■ Dataset records
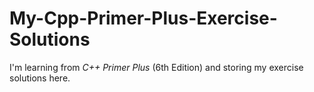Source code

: # My-Cpp-Primer-Plus-Exercise-Solutions
I'm learning from *C++ Primer Plus* (6th Edition) and storing my exercise solutions here.
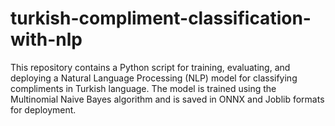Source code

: # turkish-compliment-classification-with-nlp
This repository contains a Python script for training, evaluating, and deploying a Natural Language Processing (NLP) model for classifying compliments in Turkish language. The model is trained using the Multinomial Naive Bayes algorithm and is saved in ONNX and Joblib formats for deployment.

■ Prompt
Output each entry shown above exactly as it stands, with all pictures removed.

■ Task answer
Source code

: # My-Cpp-Primer-Plus-Exercise-Solutions
I'm learning from *C++ Primer Plus* (6th Edition) and storing my exercise solutions here.
Source code

: # turkish-compliment-classification-with-nlp
This repository contains a Python script for training, evaluating, and deploying a Natural Language Processing (NLP) model for classifying compliments in Turkish language. The model is trained using the Multinomial Naive Bayes algorithm and is saved in ONNX and Joblib formats for deployment.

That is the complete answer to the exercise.